* [Task details]:
Pull out each line of the records below that contains the word "Inca", copying those lines in full.

* [Dataset excerpts]:
Content starts
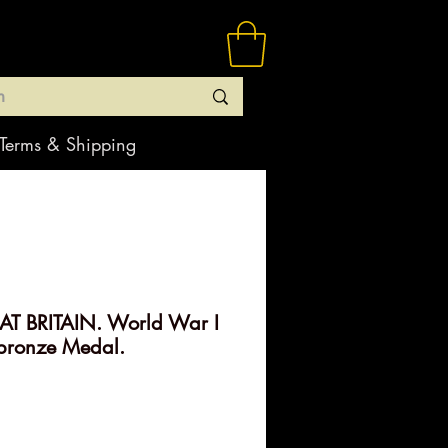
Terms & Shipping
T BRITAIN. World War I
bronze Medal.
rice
Content ends
Content starts
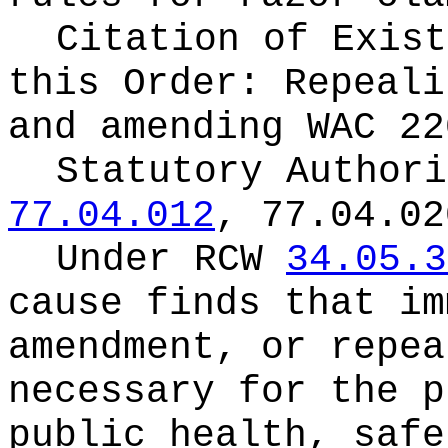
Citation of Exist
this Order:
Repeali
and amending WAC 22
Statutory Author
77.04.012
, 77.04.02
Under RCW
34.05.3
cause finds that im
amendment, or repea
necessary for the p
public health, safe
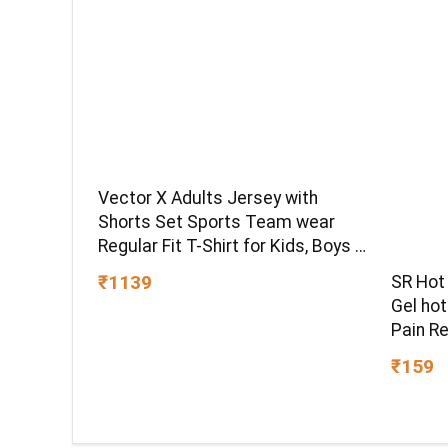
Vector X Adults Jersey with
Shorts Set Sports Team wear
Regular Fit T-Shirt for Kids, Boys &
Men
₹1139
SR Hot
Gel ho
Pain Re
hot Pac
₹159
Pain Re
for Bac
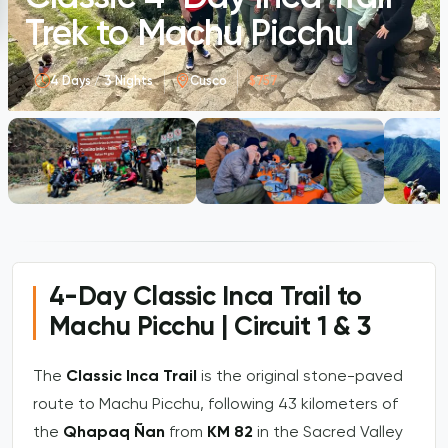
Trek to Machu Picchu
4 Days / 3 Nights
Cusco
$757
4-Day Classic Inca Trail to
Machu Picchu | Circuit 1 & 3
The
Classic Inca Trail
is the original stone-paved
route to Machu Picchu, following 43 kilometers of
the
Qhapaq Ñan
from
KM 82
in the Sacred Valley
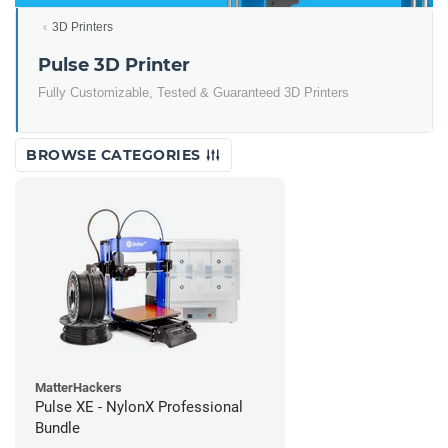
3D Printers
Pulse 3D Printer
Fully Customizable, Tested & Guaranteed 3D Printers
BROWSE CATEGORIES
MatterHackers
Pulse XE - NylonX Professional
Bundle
Content ends
* [Reply]:
4-Day Classic Inca Trail to
Classic Inca Trail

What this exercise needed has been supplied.